Help for Spain - a UK postscript & the aftershave connection

Posted by TheFallen on April 18, 2003

In Reply to: Help for spain posted by bella on April 17, 2003

: Hello! You will almost certainly receive some responses which are more detailed, but the essential meanings are:

: "Fancy Dan"---Dressed-up, formal, "showing off a bit" as opposed to casual blue jeans.

: "Shag-all"--Not much, bits and pieces, "we need to go grocery shopping, there isn't a lot here".

: "a mad splurge (spending spree, buying a lot) of "Go On You Devil Justification"--Devil is also a commonly used slang word, once used in admiration ("He's a devil with the ladies") with the "divil" spelling hinting that it is an Irishman speaking, and the sentence meaning talking yourself into something you know you shouldn't do, like buying the last chocolate eclair at a bakery!

: "Old Space"--I do not know, unless it refers to an old TV show, for example here in America we used to have a show, original episodes in the early '60's, called "The Twilight Zone", and the theme music (signature tune) is often hummed when weird things happen.

: "On-Again", et cetera-- a*** is that upon which you sit, "the south end of a north-bound mule", usage is "go away".

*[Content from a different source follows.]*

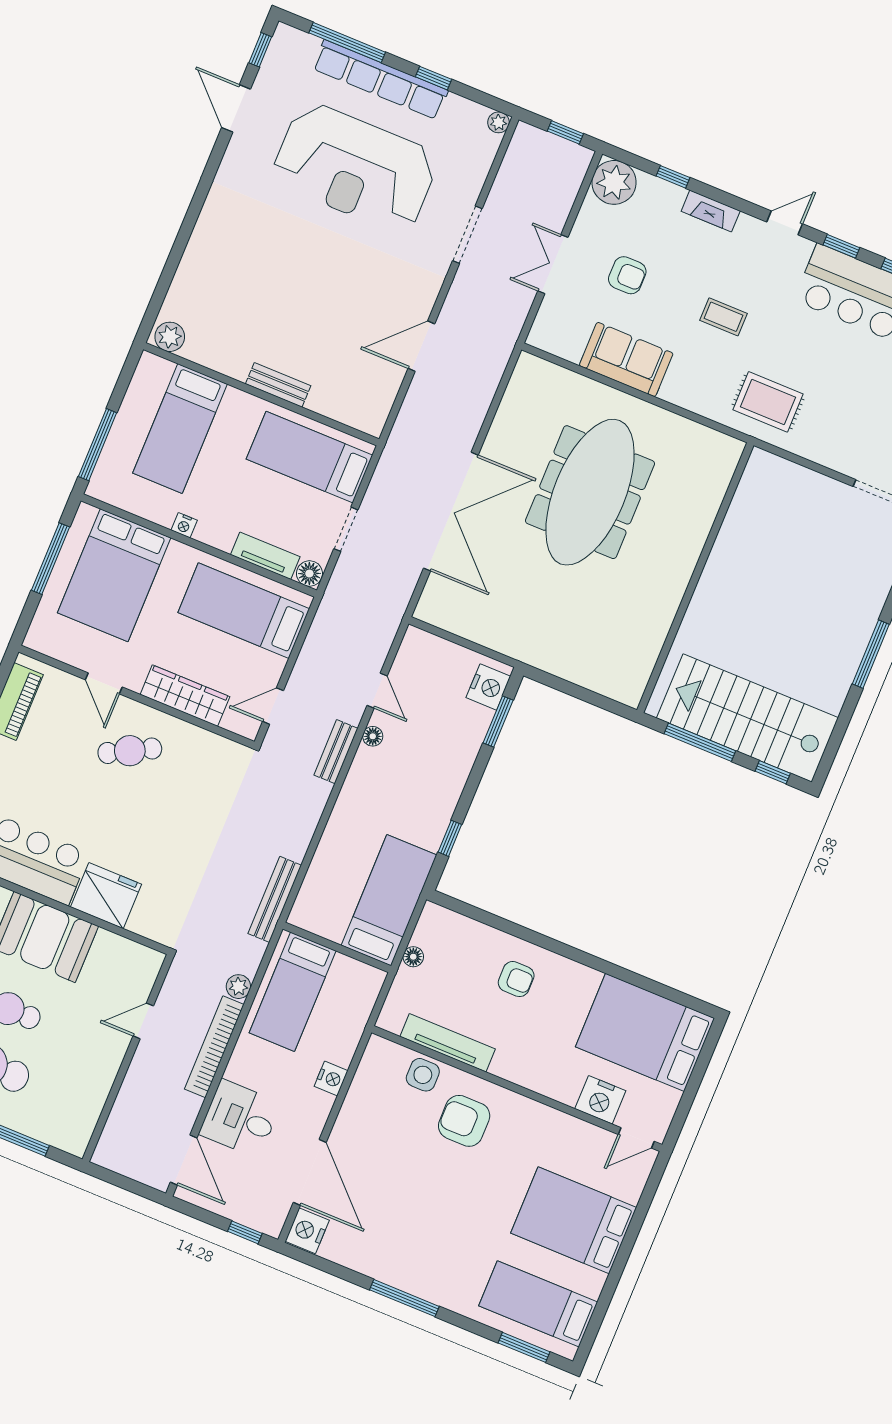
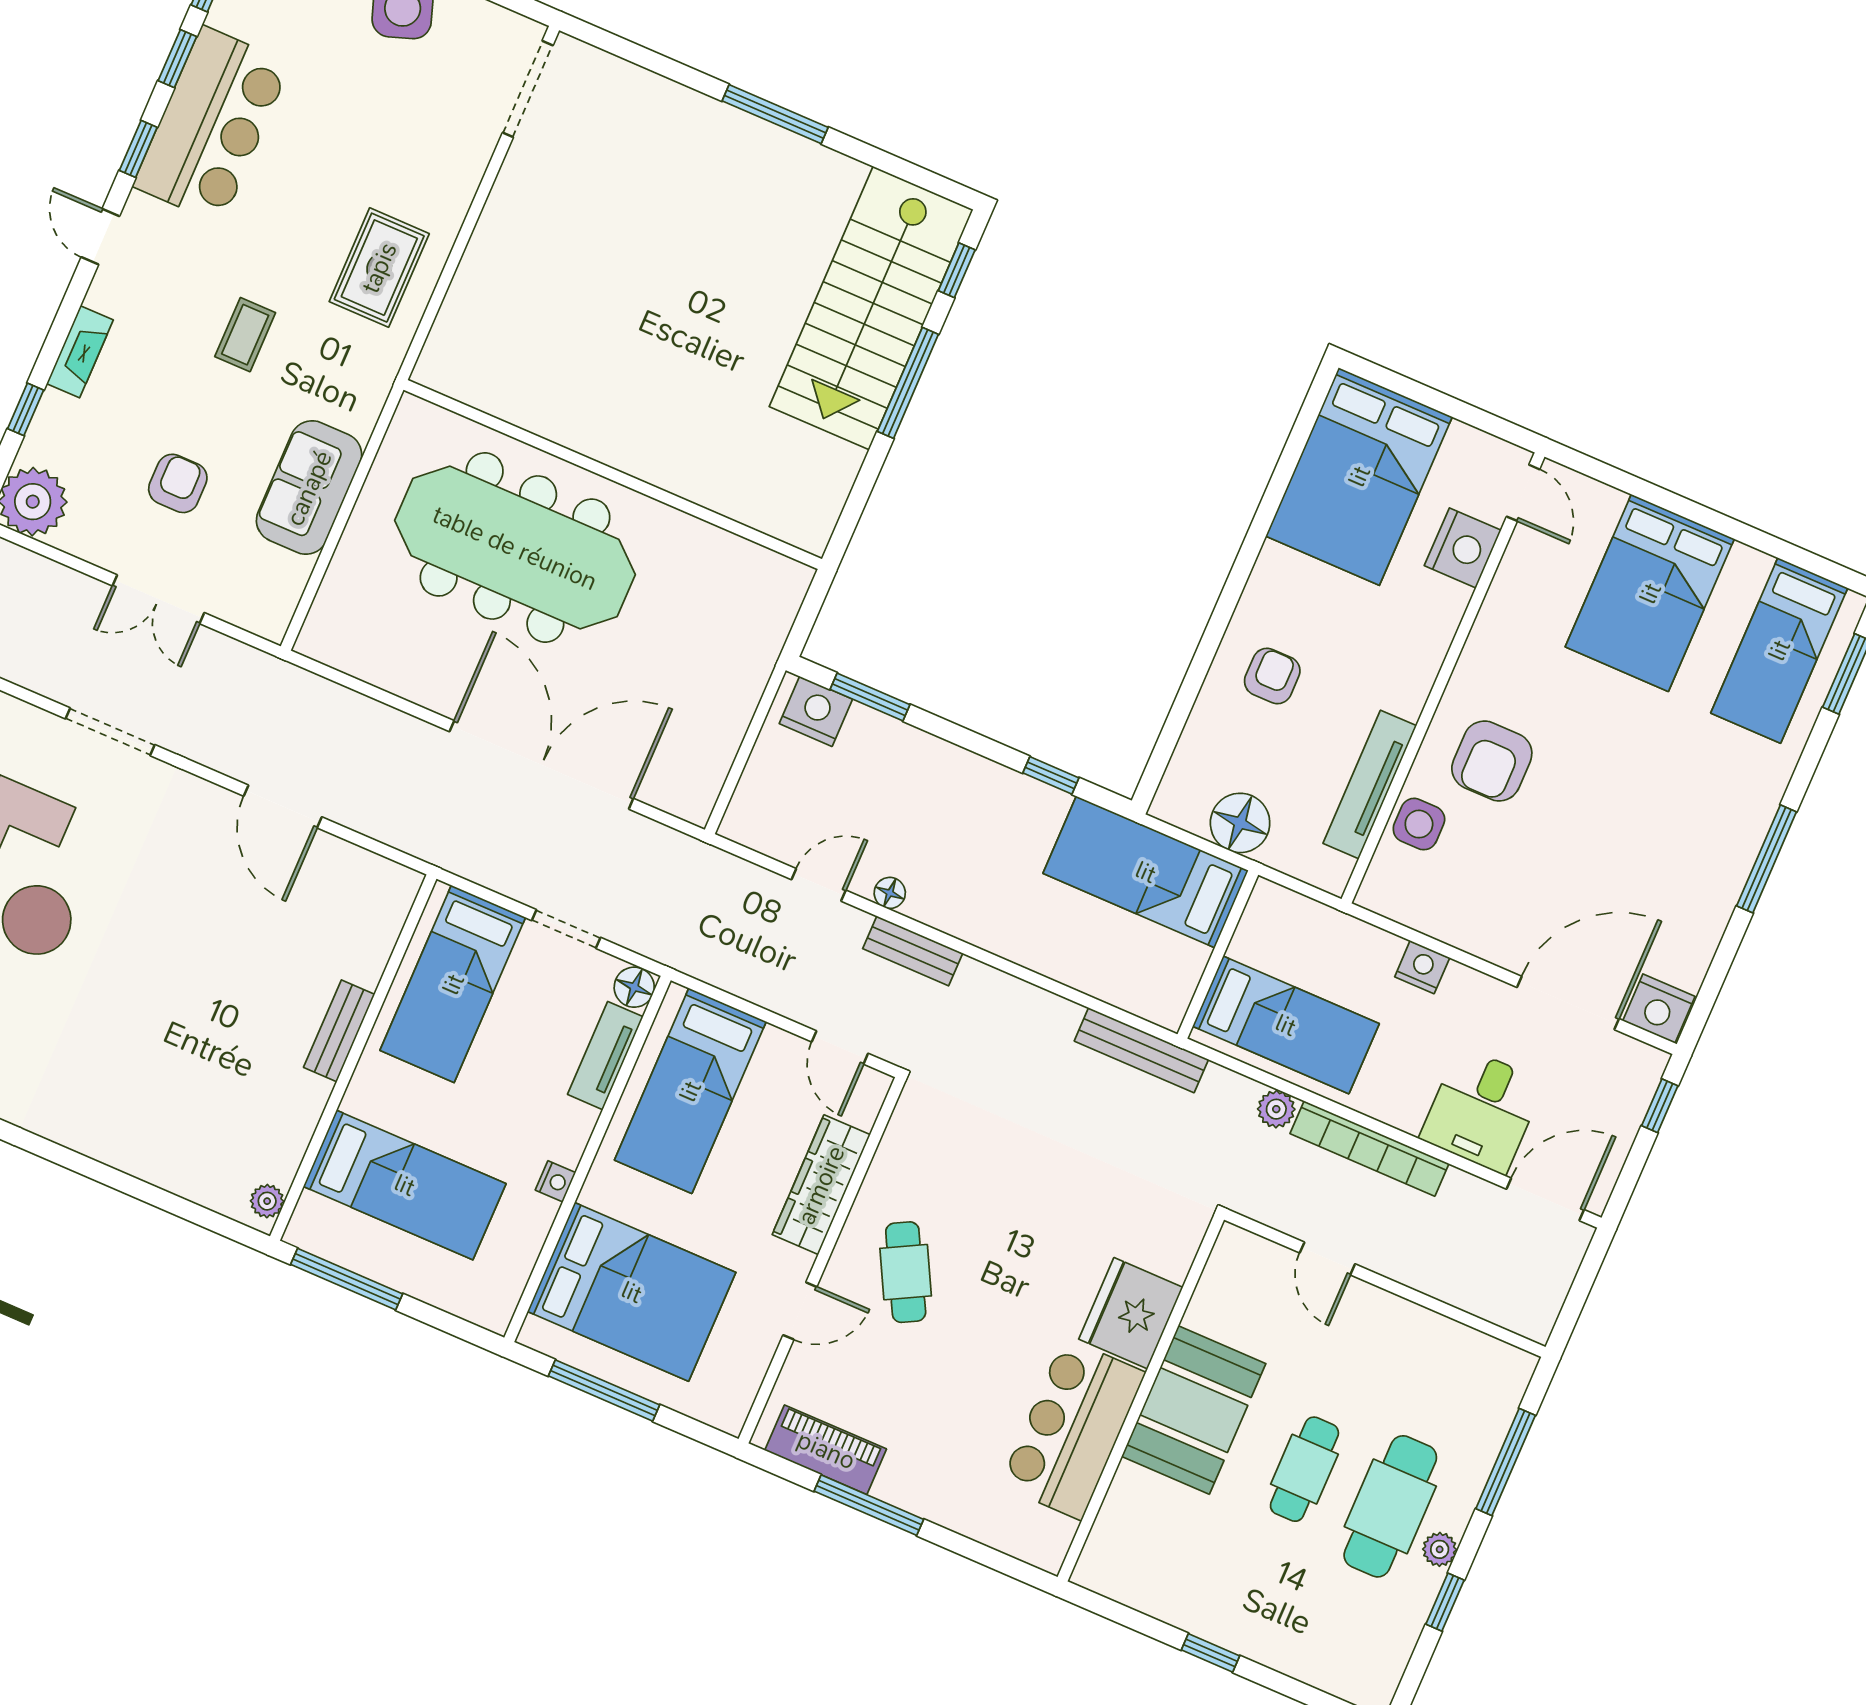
plant: (170, 337) -> (267, 1201), width x0.73, depth x0.73
window: (98, 445) -> (347, 1279), moved
wall: (695, 578) -> (613, 474), moved
floor lamp: (413, 957) -> (1240, 823), width x1.89, depth x1.89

: "Hot on the Heels"--So close your heels are burning, as if someone has lit a match and put in in your shoe.

: Hope this helps!

Bella and Bob have nailed down most of these for you. Your problem arises from all of the expressions being UK or most likely Irish English slang. To clarify briefly on a few of the questions you raise:-

Shag all - to shag is British/Irish vulgar slang for to have sex with. It's very similar to "f***" but perhaps not quite as crude. Shag here is being used as a dismissive intensifier, so "shag all" means "absolutely nothing".

Old Space - now I'm making a guess here, but I'd bet you that this is a typo and that the real phrase is "OLD SPICE". Old Spice is a well-known aftershave/cologne, and is best-known in the UK and Ireland for a long-running TV commercial a few years ago, featuring a guy surfing, accompanied by the music "O Fortuna" from Carl Orff's Camina Burana. This somewhat threatening piece of music brings to mind satanic horror films like "The Exorcist" and "The Omen" and hence fits in with the "malevolent expression" that you quote. (There's another tie-in here with a British TV situation comedy called "Only Fools & Horses", but it's just too trivial to explain).

On-again-off-again-I'll-just-get-my-head-out-of-my-arse-if-you'll-give-me-a-second - this is quite a complex mix of expressions that I imagine has been strung together to give a feeling of being rushed, hurried or put under pressure. "On again, off again" means continually stopping and starting in a frustrating manner. "To get one's head out of one's arse" means to stop wasting time and to become productive or useful - arse is mildly vulgar slang for the buttocks, or "culo" would, I believe be the Spanish equivalent. Basically the entire expression means "if you'll just stop continually bothering me, I'll be able to get on and attend to the task in hand".